_What the task asks_. Throughout the records below, find each line holding "linecap" and copy it.
** Opening Exercise data block **
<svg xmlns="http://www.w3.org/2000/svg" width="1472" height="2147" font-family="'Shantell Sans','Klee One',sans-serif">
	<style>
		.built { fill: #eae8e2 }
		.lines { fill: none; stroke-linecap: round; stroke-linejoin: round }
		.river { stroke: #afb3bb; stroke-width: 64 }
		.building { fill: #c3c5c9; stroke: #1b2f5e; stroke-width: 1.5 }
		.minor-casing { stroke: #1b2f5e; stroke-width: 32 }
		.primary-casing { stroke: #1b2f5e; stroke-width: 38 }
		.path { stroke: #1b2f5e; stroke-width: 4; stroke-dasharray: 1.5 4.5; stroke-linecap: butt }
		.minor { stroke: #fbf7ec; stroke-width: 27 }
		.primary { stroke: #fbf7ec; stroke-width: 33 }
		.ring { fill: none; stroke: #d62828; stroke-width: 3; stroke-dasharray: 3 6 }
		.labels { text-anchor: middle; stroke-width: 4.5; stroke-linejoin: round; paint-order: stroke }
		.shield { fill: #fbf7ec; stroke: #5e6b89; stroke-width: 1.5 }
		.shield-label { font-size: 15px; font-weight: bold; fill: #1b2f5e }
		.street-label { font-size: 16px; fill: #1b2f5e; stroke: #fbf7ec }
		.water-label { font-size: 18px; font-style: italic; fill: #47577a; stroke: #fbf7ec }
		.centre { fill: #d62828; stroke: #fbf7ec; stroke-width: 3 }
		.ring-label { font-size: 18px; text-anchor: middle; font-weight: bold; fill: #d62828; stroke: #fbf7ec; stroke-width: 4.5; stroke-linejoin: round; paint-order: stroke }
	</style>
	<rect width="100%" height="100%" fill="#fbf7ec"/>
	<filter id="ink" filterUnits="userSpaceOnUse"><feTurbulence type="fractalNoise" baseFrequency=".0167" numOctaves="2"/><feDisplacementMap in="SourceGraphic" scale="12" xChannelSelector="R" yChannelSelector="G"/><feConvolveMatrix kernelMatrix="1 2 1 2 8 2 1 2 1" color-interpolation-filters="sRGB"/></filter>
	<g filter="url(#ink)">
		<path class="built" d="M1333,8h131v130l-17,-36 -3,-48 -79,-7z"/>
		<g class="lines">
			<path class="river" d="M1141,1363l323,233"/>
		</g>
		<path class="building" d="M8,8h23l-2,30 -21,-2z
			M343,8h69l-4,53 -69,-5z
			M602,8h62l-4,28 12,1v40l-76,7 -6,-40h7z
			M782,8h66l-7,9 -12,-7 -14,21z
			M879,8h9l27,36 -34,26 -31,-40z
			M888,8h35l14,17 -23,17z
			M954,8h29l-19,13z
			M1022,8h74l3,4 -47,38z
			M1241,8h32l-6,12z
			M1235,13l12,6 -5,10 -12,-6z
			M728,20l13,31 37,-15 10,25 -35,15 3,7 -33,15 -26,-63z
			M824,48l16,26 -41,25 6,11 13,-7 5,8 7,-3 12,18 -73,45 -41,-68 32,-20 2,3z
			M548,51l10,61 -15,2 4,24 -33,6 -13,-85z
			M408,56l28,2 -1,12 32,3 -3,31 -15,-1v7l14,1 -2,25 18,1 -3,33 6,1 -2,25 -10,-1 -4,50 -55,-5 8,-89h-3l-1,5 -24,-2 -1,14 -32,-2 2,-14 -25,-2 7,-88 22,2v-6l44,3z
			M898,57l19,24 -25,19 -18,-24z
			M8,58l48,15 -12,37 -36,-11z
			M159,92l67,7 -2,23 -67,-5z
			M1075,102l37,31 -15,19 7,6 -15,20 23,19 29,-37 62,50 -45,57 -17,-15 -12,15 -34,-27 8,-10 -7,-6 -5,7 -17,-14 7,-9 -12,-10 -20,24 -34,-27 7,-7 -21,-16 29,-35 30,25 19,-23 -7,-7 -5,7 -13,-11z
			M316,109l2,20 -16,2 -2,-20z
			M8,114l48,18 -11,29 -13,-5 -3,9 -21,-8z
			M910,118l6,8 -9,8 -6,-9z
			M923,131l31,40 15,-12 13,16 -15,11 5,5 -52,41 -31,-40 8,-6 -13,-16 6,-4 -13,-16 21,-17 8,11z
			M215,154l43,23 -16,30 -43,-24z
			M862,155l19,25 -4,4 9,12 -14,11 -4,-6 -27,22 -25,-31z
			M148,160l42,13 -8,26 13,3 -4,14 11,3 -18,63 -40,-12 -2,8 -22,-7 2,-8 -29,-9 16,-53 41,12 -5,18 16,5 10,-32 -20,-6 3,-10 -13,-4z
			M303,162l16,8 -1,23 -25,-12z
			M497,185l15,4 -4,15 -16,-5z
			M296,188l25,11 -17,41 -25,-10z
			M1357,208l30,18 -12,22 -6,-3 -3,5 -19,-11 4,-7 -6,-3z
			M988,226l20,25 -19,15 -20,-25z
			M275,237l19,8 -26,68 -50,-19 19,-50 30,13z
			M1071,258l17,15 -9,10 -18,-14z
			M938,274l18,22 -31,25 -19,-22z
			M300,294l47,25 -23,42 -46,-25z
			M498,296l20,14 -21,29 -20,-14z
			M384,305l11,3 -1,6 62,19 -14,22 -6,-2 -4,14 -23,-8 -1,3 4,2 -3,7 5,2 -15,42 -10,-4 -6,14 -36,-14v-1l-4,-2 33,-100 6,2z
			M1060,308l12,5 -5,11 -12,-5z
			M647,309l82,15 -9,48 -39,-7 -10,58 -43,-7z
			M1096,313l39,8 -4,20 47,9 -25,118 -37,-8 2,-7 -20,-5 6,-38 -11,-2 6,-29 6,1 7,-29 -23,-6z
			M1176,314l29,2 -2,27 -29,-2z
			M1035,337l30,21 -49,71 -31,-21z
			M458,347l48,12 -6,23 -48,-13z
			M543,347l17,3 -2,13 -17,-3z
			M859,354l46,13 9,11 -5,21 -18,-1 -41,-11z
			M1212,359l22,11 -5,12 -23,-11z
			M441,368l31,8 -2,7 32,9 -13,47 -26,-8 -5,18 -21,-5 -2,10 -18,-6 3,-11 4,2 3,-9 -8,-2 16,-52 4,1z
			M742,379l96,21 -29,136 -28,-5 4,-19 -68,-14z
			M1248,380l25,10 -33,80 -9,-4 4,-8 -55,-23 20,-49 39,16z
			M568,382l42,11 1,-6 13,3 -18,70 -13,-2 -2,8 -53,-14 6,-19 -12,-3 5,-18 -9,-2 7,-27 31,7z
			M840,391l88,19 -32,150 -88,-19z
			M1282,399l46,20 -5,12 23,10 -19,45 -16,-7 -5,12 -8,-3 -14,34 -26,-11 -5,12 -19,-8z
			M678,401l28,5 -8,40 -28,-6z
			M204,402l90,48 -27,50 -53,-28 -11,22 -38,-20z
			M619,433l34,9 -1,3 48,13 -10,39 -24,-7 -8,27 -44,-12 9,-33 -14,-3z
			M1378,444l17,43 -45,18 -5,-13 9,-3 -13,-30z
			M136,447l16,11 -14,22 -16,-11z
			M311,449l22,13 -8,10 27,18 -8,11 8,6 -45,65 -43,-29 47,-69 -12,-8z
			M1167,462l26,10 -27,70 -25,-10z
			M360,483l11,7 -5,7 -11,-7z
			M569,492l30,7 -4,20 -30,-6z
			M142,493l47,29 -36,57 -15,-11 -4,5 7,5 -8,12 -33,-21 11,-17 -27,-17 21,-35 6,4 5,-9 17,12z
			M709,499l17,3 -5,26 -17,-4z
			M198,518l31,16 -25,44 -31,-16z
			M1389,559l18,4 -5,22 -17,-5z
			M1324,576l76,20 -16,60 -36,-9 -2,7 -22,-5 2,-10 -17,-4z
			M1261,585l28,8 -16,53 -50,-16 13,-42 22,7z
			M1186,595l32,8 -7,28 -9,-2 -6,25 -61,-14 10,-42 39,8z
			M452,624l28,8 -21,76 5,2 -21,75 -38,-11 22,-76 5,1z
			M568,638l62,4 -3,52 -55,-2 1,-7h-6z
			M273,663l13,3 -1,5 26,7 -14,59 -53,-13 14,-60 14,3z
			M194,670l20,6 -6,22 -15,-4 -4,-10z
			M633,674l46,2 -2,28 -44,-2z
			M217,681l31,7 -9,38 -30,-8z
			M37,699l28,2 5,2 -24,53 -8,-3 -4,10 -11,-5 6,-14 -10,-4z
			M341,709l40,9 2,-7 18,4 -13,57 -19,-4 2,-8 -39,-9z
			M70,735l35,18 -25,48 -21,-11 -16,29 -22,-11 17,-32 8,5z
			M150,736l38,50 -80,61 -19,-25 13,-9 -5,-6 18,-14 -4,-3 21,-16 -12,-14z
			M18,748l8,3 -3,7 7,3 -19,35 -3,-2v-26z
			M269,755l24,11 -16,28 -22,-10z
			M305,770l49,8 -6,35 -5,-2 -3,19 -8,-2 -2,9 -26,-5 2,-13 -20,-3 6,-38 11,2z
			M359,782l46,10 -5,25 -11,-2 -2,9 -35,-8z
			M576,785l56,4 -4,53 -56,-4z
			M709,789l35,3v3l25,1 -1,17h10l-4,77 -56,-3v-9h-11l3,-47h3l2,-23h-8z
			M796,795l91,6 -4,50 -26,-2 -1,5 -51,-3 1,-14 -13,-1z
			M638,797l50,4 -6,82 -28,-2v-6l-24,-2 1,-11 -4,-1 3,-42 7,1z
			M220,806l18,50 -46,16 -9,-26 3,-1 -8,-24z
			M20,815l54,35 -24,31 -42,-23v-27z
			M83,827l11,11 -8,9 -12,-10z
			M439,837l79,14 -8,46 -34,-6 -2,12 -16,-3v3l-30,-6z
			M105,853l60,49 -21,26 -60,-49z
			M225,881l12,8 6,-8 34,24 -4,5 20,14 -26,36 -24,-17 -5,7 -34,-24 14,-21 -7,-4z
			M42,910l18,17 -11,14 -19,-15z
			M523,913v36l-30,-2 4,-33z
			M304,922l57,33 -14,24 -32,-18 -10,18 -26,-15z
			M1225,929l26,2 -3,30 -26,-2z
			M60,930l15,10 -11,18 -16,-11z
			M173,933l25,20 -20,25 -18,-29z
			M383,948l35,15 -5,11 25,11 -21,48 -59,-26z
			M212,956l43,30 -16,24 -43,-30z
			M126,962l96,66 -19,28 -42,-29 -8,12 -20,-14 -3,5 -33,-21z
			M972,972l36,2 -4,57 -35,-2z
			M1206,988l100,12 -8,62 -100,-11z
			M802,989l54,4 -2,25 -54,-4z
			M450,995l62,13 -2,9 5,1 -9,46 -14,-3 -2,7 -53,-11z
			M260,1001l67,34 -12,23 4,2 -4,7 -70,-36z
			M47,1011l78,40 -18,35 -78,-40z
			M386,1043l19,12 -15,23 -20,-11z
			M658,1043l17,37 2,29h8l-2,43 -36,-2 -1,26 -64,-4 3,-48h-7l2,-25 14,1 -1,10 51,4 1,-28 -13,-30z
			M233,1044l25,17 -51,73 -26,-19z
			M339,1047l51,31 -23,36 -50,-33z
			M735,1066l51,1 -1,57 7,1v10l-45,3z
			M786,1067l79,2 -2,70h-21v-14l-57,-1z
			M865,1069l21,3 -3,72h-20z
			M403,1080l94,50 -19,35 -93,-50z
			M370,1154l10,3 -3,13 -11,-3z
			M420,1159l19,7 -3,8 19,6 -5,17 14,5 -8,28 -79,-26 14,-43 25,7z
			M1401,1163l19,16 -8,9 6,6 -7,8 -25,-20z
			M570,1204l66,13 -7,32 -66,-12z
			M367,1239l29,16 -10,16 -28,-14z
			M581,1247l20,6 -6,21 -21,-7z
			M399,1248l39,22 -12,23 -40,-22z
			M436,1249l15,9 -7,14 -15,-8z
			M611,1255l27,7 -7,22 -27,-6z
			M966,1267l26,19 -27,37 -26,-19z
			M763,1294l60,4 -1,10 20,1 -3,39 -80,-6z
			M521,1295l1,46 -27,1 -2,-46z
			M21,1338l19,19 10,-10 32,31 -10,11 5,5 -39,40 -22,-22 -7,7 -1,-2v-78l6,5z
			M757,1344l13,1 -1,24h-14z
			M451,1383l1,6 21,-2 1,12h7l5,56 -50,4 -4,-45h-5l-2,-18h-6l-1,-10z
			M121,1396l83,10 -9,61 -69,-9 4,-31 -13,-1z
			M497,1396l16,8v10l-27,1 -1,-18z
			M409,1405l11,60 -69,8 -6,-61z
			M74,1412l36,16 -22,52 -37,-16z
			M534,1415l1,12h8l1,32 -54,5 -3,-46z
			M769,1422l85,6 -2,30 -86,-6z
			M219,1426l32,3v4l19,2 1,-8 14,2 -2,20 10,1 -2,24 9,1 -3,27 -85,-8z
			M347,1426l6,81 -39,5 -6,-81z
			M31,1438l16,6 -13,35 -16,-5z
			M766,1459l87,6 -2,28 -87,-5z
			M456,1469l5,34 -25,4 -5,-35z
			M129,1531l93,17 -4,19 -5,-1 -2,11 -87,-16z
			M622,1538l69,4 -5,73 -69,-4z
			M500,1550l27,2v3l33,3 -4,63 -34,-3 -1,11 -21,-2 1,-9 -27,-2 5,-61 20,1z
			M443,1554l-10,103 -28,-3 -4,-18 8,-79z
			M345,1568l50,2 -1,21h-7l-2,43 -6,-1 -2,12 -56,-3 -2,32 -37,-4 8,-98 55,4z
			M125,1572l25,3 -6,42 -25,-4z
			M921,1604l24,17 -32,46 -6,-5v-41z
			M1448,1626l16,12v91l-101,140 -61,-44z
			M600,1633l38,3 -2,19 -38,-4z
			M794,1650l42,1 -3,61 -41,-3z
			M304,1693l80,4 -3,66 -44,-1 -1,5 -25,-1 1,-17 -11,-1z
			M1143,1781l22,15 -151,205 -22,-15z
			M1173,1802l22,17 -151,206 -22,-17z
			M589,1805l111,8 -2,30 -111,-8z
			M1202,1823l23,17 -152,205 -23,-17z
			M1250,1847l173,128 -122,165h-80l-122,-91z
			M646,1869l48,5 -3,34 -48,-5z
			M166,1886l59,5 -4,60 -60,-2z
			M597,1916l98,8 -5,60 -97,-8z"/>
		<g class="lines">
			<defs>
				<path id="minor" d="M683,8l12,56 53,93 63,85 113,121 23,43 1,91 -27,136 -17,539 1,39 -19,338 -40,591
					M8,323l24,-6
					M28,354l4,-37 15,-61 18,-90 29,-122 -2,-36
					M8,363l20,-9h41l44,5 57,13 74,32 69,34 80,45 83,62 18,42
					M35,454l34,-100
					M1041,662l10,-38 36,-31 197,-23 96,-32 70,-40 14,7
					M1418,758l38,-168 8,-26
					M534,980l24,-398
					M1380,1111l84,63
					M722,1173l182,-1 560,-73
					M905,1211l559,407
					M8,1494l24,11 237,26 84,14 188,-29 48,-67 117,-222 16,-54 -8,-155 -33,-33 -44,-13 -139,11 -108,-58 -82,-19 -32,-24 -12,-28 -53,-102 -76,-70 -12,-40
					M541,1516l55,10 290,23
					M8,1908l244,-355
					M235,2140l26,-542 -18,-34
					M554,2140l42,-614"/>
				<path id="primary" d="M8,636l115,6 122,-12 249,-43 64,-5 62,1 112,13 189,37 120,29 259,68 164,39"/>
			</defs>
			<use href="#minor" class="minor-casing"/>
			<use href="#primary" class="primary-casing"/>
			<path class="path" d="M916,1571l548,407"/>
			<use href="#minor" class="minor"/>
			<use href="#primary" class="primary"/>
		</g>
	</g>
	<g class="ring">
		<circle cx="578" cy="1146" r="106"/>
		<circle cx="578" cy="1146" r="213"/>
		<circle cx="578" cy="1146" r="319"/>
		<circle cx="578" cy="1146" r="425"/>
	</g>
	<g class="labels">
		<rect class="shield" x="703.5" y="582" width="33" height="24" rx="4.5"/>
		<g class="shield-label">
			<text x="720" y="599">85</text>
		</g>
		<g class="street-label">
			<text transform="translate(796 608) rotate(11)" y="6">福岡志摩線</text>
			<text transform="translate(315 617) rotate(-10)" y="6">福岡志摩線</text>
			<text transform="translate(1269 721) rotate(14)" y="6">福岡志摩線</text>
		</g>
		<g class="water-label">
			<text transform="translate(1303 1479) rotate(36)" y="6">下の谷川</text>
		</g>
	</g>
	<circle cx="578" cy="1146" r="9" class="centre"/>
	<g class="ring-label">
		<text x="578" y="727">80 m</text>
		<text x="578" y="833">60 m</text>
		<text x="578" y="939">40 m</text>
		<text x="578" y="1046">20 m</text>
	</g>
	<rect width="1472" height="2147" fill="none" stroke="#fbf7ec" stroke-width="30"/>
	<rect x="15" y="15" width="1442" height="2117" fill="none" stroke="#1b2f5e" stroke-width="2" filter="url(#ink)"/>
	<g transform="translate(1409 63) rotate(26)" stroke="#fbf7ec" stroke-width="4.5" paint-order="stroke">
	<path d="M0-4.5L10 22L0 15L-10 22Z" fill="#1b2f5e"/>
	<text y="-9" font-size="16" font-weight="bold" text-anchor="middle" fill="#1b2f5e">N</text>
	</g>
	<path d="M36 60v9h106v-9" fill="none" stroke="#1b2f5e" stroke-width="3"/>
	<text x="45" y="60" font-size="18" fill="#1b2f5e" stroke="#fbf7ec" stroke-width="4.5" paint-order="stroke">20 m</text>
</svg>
** Closing Exercise data block **
_Exercise result_.
		.lines { fill: none; stroke-linecap: round; stroke-linejoin: round }
		.path { stroke: #1b2f5e; stroke-width: 4; stroke-dasharray: 1.5 4.5; stroke-linecap: butt }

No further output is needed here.